E assim, depois de um dia de temperaturas outonais e golinhos num frasco de uísque e pessoas de casaco de pele e garrafas de espumante caro rolando pelo chão como se fossem latas de Budweiser, você dorme feito uma pedra numa cama de hotel desconfortável. Na tarde seguinte — depois de atrasos e um brunch com as amigas dela e mais atrasos —, vocês se arrumam para ir embora. Ela dirige muito mal — nada mudou desde aquela primeira viagem para Savannah —, então você se senta no banco do motorista do seu carro sem perguntar antes.

Vocês se afastam de New Haven alternando entre rádio, conversa e silêncio. Passam por Connecticut e Nova York. Na Pensilvânia, anoitece mais cedo e a chuva enverniza o asfalto. Em algum ponto da extensão infinita e acidentada desse estado, o estado em que você cresceu, ela para de falar no meio da frase.

“Por que você não quer me deixar dirigir?”, ela pergunta. Ela fala com uma voz controlada, calculada, como um cachorro que acabou de espetar o rabo; não há nada acontecendo, mas há alguma coisa errada.

“Pra mim, tudo bem dirigir”, você diz, o pavor se acumulando entre suas omoplatas.

“Você está cansada”, ela diz. “Está cansada demais pra dirigir.”

“Não estou”, você diz, e não está mesmo.

“Você está cansada demais, vai acabar matando a gente”, ela diz.

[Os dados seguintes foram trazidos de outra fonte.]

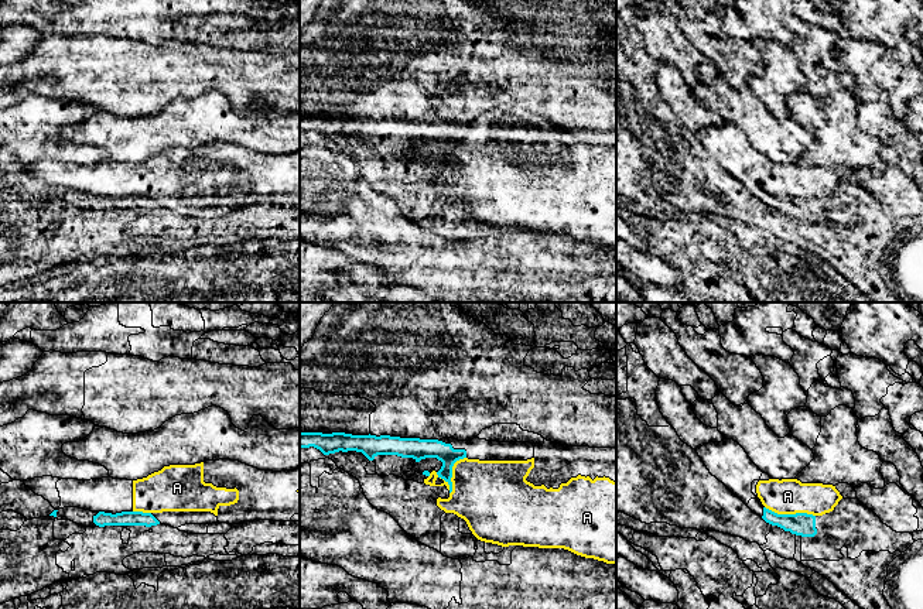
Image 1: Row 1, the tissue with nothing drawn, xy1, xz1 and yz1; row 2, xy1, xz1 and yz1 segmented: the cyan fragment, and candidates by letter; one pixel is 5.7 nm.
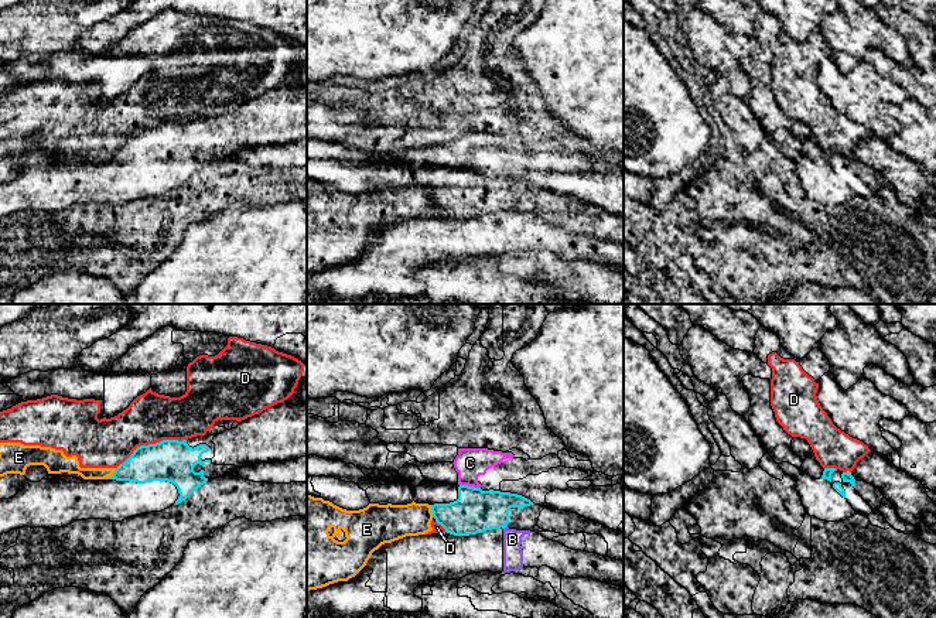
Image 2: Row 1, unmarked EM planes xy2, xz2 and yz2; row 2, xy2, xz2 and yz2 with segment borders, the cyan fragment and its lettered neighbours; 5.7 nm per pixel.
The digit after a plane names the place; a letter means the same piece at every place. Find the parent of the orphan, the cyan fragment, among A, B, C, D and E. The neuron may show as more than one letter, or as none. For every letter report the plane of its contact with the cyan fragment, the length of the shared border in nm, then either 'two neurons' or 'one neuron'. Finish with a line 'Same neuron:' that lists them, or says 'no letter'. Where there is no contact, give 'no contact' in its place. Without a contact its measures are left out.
A: xz1 | 240 nm | two neurons
B: xz2 | 30 nm | two neurons
C: xz2 | 120 nm | two neurons
D: xy2 | 440 nm | two neurons
E: xy2 | 100 nm | two neurons
Same neuron: no letter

O tom de voz dela continua o mesmo. “Você me odeia. Você quer que eu morra.”

“Não te odeio”, você diz. “Não quero que você morra.”

“Você me odeia”, ela diz, e a voz dela sobe meia oitava a cada sílaba. “Você vai matar a gente e não está nem aí, sua vagabunda egoísta.”

“Eu…”

“Sua vagabunda egoísta.” Ela começa a socar o painel do carro.

“Sua vagabunda egoísta, sua vagabunda egoísta, sua vagabunda…”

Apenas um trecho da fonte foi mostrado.